Department of Computer Science and Centre for Biological Signalling Studies (BIOSS), Albert-Ludwigs-Universität Freiburg, Germany.
Nucleic Acids Res. 2012 Jul;40(12):5215-26. doi: 10.1093/nar/gks181. Epub 2012 Feb 28.
Determining the structural properties of mRNA is key to understanding vital post-transcriptional processes. As experimental data on mRNA structure are scarce, accurate structure prediction is required to characterize RNA regulatory mechanisms. Although various structure prediction approaches are available, it is often unclear which to choose and how to set their parameters. Furthermore, no standard measure to compare predictions of local structure exists. We assessed the performance of different methods using two types of data: transcriptome-wide enzymatic probing information and a large, curated set of cis-regulatory elements. To compare the approaches, we introduced structure accuracy, a measure that is applicable to both global and local methods. Our results showed that local folding was more accurate than the classic global approach. We investigated how the locality parameters, maximum base pair span and window size, influenced the prediction performance. A span of 150 provided a reasonable balance between maximizing the number of accurately predicted base pairs, while minimizing effects of incorrect long-range predictions. We characterized the error at artificial sequence ends, which we reduced by setting the window size sufficiently greater than the maximum span. Our method, LocalFold, diminished all border effects and produced the most robust performance.

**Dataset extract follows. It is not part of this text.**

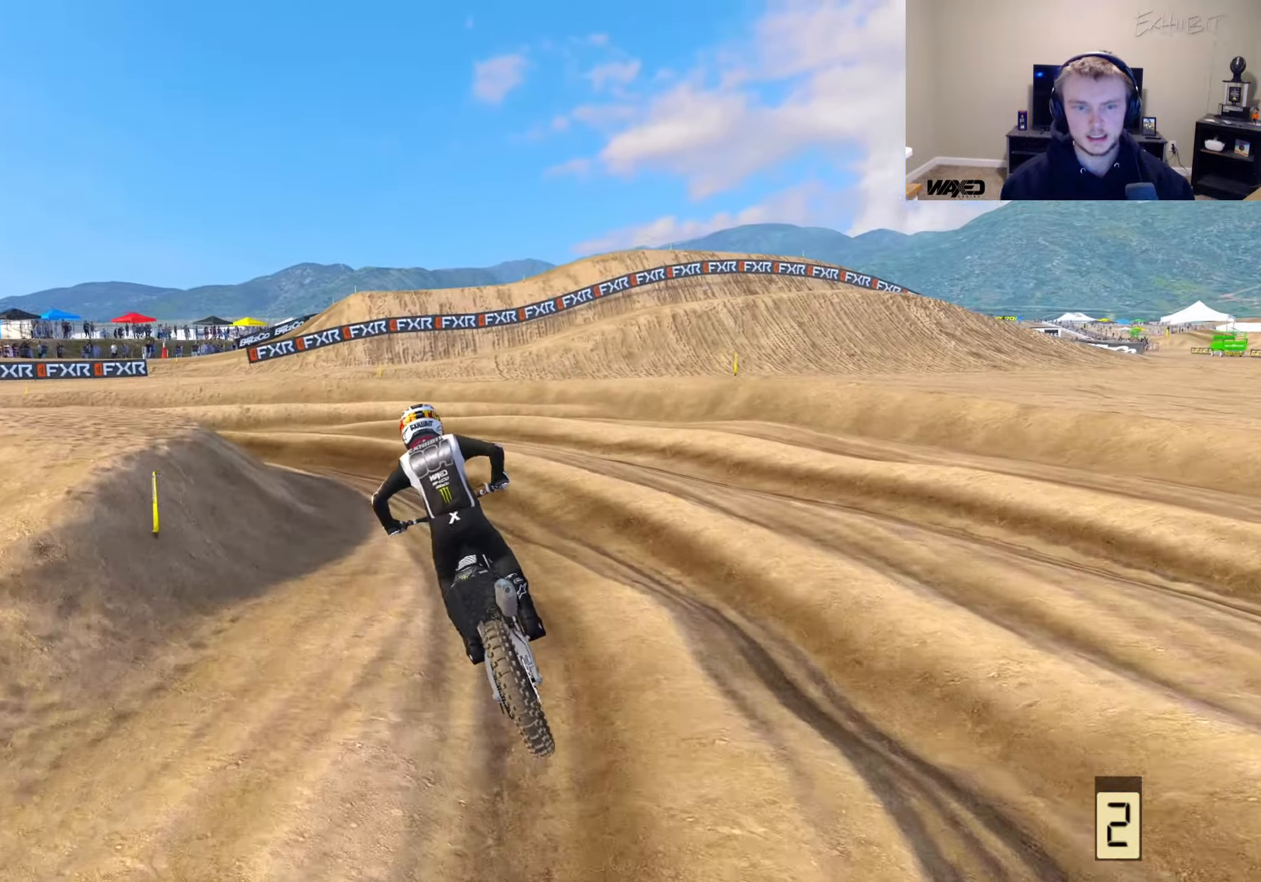
{"buttons": [], "left_stick": "left", "right_stick": "center", "events": []}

确定 mRNA 的结构特性是理解重要的转录后过程的关键。由于关于 mRNA 结构的实验数据很少,因此需要进行准确的结构预测来描述 RNA 调节机制。尽管有多种结构预测方法,但通常不清楚应该选择哪种方法以及如何设置其参数。此外,目前还没有用于比较局部结构预测的标准方法。我们使用两种类型的数据评估了不同方法的性能:全转录组酶探测信息和大型、经过精心整理的顺式调控元件集。为了比较这些方法,我们引入了结构准确性,这是一种适用于全局和局部方法的度量。我们的结果表明,局部折叠比经典的全局方法更准确。我们研究了局部参数(最大碱基对跨度和窗口大小)如何影响预测性能。跨度为 150 在最大化准确预测碱基对的数量和最小化错误的长程预测的影响之间取得了合理的平衡。我们还对人工序列末端的误差进行了特征描述,并通过将窗口大小设置得足够大于最大跨度来减少误差。我们的方法 LocalFold 减少了所有边界效应,表现出最稳健的性能。